A MIRACLE mum has given birth to a "baby in a million."

Katherine Harrison gave birth to little Cai at the Huddersfield Royal Infirmary last Thursday - beating medical odds of a million-to-one.

Mrs Harrison, a pathologist at Bradford Royal Infirmary, was due to give birth to her first child on December 7.

However, last Thursday a GP's test showed she had sugar in her urine and high blood pressure and she was rushed to the Infirmary.

Her husband, David, said: "As soon as she got there she had massive pains in her stomach. It was a constant pain rather than the waves of contractions."

She was given an emergency Caesarian section and doctors discovered Mrs Harrison had two small wombs, one of which had burst.

Doctors fought to save Mrs Harrison and her baby as their lives hung by a thread.

Mrs Harrison's husband added: "The doctors had never seen it before. As soon as they opened her stomach, the baby was just there unable to breathe."

Doctors retrieved the baby and took him to the special care baby unit. They then spent more than two hours stabilising Mrs Harrison, 28.

Mr Harrison said: "The doctors were just shouting at each other trying to save them both. I thought they were both going to die.

"If it had been another five minutes they would have gone."

Mr Harrison said it was unbelievable that his wife could have children.

He added: "We had been trying for a baby, but we didn't know about the wombs.
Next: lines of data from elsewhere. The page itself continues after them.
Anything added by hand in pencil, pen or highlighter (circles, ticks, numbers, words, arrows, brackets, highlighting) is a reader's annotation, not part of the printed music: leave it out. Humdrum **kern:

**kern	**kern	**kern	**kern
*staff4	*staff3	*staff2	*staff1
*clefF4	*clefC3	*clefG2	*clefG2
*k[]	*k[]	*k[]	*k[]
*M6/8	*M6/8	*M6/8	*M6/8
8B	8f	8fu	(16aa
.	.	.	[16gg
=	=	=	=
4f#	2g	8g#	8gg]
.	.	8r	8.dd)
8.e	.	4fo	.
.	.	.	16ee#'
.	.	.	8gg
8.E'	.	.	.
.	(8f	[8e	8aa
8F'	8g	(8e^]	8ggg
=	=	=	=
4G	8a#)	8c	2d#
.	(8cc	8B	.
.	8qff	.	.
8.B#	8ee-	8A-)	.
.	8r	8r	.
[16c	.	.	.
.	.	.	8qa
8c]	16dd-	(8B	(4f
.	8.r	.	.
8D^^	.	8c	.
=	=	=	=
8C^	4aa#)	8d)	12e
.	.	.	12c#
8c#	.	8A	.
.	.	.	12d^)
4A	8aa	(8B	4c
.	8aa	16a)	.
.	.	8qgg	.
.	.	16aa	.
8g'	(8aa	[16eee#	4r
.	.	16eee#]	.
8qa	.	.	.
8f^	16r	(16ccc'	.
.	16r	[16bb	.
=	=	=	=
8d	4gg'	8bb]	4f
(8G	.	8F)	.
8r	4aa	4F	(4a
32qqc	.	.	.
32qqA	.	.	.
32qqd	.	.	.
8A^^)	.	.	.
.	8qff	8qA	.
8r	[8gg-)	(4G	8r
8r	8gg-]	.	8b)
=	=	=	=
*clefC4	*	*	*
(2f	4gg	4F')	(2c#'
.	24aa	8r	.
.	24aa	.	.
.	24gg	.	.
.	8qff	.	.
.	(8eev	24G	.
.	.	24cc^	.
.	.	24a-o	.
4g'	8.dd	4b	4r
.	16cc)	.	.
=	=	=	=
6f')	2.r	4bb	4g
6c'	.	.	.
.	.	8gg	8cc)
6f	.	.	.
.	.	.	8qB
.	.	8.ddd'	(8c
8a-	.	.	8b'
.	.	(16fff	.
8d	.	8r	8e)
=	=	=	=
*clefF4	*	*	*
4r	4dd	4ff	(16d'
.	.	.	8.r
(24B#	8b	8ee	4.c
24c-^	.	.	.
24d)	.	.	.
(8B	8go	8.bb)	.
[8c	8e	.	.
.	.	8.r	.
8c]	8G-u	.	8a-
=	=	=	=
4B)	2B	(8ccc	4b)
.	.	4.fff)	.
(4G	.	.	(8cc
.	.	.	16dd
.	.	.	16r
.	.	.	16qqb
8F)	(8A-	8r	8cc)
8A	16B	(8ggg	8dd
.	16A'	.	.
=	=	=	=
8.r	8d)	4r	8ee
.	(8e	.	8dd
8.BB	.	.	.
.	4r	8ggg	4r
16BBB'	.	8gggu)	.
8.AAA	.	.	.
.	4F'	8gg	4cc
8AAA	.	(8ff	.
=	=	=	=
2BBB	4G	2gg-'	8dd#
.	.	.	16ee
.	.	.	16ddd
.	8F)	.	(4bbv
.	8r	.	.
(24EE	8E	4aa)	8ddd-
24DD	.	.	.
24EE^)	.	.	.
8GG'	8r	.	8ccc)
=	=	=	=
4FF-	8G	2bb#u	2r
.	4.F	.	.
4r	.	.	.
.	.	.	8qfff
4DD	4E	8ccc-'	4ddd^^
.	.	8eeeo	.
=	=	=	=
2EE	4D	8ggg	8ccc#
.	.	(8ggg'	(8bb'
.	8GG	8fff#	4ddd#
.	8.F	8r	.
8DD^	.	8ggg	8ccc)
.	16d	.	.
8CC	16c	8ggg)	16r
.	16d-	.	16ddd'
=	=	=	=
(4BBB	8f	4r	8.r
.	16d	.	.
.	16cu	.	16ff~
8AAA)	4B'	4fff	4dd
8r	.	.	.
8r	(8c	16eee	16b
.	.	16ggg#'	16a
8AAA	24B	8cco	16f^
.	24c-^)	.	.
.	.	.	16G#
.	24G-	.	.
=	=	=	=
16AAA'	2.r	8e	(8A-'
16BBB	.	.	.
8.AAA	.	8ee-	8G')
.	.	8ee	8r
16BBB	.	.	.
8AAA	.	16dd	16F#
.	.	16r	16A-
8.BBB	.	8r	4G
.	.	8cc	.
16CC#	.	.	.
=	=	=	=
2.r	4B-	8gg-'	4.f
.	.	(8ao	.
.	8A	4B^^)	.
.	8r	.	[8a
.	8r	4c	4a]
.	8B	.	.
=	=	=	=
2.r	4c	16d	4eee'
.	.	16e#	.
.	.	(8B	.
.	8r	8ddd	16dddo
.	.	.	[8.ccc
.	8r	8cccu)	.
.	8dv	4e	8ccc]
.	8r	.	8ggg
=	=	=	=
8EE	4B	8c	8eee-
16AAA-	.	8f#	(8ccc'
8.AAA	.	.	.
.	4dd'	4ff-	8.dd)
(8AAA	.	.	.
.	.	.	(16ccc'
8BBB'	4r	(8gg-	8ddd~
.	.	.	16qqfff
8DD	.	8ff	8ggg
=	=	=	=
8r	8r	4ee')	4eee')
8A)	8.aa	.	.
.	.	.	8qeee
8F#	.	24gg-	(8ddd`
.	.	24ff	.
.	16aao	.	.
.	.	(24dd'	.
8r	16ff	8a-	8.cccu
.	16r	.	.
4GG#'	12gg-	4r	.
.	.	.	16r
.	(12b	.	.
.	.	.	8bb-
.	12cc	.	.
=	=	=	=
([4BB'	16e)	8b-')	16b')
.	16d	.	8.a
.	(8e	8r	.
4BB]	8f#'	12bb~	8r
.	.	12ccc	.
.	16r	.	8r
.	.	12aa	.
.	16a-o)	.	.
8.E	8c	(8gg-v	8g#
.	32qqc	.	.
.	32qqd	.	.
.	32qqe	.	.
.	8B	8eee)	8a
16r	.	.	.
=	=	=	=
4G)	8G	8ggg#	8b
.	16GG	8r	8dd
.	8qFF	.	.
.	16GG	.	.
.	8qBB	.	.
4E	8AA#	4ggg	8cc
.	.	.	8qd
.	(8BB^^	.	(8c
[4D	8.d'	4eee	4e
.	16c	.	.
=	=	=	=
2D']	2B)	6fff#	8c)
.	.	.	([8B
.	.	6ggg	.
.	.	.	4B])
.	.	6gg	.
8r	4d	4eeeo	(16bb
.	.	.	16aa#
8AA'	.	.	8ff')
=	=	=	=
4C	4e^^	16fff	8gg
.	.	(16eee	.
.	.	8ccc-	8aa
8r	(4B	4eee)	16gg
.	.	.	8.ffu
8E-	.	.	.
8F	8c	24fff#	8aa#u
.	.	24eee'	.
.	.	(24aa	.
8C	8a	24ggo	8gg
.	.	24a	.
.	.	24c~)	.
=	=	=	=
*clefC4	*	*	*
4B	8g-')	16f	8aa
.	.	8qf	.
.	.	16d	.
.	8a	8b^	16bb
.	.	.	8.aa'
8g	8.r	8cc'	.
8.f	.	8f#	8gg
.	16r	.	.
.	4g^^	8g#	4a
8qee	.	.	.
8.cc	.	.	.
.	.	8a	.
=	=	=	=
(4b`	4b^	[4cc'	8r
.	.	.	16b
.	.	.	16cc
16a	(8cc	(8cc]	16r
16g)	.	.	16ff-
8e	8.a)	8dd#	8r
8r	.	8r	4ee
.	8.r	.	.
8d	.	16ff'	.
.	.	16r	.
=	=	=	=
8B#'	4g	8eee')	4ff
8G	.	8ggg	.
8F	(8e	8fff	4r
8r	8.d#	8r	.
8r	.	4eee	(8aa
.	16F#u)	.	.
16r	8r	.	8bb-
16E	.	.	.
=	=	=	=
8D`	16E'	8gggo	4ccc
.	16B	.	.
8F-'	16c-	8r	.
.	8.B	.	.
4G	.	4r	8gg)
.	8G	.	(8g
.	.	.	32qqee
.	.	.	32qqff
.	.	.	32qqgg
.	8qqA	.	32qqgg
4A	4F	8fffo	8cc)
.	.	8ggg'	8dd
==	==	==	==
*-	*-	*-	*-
"It is rare for a woman in that situation to get pregnant and even rarer to go full term and be able to give birth."

Cai, who was born weighing 7lb 6oz, is now doing well and mum and baby returned home to Scapegoat Hill on Monday evening.

Mr Harrison said he was happy they were well - but he was worried about proposals to strip Huddersfield of its special care baby unit and ability to deal with complex births.

He said: "We are just so thankful. It is unbelievable.

"No-one would have realised what the problem was until it was too late.

"That is the problem. If my wife had had to travel to Halifax, she and my little boy would have died.

"The switch will cost lives - and it could have been my wife and child's."

Mrs Harrison told the Examiner she was so thankful to the midwives, doctors and staff at the Infirmary.

She added: "As a doctor I recognise the need to centralise services to be able to offer a good service.

"But, this is a different issue.

"How do you know when someone is having a normal birth? It was down as a normal birth for me.

"If services change and there is no provision in Huddersfield then lives will be lost.

"It could have been me and Cai this time - thank God it wasn't."